The price of TTF natural gas for delivery next month has fallen below 90 euros on Friday for the first time in almost two months and closes a week marked by the decision of the European Commission to cap gas with a drop of 29, 36%.
According to data from the Bloomberg platform, gas closed this Friday at 83 euros per megawatt-hour (MWh), 8.9% less than the day before and the first time it has lost 90 euros since last October 31.
After months of negotiations, the EU agreed on Monday to set a cap of 180 euros on contracts linked to the Amsterdam TTF index with a price difference of at least 35 euros above the average price of liquefied natural gas in the markets.

EU countries agree on a cap of 180 euros for gas with the support of Germany
In a report this week, the Swiss investment bank Julius Baer indicated that the chances of the mechanism being activated are low and pointed out that the chosen formula was not very effective in avoiding the multiplier effect that gas has on the price of electricity. However, he reiterated what was said in other previous reports: “Energy supply risks are minimal and prices should continue to decline in the future” due to the availability of raw materials from Asia to offset cuts from Russia.

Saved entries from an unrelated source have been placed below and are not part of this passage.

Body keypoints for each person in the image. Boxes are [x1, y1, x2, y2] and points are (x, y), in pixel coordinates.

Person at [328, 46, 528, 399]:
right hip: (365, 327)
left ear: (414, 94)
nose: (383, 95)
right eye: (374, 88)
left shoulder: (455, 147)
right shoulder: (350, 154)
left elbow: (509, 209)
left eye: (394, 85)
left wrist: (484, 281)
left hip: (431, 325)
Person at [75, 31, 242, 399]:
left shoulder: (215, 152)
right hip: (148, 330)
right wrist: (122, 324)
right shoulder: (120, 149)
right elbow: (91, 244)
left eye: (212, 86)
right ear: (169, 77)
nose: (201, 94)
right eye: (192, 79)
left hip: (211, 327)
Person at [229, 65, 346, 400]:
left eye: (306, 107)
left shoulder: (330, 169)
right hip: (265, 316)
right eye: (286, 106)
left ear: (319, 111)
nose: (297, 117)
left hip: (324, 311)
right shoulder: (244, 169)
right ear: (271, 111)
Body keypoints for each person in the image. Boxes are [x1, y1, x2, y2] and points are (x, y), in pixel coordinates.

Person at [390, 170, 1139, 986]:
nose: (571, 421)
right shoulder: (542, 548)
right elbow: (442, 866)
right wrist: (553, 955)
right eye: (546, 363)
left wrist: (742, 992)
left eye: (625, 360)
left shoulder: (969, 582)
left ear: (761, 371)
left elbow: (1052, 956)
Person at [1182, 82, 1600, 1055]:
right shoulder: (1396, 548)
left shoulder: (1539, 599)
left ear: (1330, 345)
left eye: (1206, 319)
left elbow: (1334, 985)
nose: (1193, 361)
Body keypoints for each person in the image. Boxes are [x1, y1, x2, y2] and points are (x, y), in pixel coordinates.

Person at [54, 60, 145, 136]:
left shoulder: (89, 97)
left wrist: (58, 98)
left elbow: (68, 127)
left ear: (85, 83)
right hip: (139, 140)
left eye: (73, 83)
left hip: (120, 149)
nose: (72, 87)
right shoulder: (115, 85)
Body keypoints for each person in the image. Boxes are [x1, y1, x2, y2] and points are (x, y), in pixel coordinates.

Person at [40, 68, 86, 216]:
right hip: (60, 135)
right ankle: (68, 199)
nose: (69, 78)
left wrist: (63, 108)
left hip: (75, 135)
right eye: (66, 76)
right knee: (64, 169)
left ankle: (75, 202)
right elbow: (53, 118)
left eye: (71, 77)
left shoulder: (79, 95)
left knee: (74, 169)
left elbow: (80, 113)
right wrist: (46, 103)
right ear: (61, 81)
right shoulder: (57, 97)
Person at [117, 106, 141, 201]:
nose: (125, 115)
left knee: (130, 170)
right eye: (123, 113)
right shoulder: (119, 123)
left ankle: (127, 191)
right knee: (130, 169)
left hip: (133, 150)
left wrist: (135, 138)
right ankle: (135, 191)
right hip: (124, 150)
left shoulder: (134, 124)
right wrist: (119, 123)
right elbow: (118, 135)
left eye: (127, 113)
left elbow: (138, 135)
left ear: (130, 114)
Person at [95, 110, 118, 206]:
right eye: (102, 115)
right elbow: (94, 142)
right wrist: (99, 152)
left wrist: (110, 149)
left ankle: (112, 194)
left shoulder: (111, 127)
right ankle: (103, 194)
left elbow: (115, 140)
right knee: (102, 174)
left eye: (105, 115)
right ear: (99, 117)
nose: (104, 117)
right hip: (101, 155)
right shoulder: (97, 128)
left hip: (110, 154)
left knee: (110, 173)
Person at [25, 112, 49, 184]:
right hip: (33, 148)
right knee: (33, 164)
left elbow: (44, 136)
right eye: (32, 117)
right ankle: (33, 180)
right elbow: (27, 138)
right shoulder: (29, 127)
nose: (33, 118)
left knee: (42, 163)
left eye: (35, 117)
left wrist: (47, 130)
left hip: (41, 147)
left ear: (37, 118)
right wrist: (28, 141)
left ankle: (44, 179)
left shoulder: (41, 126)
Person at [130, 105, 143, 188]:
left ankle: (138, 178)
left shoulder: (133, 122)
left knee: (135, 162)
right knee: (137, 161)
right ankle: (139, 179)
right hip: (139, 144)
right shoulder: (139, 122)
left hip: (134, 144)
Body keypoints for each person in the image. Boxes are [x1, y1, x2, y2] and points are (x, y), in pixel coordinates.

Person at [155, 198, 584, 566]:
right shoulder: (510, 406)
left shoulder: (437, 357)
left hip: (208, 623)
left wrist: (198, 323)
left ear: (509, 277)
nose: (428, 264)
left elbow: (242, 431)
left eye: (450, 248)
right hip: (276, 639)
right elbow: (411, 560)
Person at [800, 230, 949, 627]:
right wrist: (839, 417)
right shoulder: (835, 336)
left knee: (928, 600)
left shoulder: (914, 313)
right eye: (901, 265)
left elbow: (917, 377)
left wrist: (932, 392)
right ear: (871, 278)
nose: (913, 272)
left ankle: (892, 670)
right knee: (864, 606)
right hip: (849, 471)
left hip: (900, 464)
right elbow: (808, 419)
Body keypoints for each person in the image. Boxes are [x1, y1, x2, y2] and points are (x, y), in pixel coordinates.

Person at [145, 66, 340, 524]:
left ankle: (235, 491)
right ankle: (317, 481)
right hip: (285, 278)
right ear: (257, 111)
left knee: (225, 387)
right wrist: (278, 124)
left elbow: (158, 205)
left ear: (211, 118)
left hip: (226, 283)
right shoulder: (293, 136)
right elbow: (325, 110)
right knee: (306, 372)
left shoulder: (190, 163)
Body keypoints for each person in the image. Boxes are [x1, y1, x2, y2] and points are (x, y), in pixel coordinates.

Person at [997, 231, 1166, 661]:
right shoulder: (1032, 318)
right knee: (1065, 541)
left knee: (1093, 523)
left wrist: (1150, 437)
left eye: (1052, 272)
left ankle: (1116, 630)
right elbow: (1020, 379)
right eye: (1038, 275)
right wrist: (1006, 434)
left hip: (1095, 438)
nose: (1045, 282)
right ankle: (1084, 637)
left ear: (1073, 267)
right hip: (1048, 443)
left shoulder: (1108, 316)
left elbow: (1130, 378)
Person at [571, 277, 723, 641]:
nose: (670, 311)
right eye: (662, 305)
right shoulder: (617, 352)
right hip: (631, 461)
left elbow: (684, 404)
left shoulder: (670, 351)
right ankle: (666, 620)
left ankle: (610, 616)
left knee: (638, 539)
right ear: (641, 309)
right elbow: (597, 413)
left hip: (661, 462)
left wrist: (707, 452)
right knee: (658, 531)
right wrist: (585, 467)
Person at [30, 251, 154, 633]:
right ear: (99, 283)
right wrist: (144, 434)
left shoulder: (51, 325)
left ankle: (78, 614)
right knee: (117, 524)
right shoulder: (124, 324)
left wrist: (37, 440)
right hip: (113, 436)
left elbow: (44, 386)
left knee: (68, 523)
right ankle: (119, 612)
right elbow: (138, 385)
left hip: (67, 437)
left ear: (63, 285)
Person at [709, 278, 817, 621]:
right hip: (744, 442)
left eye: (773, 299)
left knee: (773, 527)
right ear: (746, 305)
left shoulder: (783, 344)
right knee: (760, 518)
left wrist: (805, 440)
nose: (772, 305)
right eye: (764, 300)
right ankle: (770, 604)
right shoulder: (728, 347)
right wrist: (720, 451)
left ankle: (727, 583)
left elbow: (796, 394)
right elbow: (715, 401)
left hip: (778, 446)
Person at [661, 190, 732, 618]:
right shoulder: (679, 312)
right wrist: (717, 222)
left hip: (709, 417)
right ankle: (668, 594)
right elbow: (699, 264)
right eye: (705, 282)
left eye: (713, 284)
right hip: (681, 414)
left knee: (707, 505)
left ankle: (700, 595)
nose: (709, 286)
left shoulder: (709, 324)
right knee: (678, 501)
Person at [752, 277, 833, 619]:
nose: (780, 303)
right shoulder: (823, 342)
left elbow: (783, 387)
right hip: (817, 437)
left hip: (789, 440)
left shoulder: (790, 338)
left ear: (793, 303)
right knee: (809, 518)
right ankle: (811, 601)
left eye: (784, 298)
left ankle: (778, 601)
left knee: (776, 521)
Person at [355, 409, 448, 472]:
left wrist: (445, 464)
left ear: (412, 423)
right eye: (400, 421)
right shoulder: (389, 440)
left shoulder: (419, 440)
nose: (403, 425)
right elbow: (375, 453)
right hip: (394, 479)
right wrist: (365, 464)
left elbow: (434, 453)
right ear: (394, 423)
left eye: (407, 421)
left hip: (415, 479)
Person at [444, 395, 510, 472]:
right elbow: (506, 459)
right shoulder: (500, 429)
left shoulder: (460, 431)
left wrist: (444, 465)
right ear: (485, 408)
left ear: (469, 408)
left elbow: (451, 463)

Gas tends to fall during the hot months due to lower demand, but this summer it has reached historic heights as European countries were buying to face the winter with their tanks full and reduce their dependence on Russia. The price fell in September and October due to lower demand once the warehouses were full due to the high temperatures at the beginning of autumn, but in November it picked up again and 66% more expensive.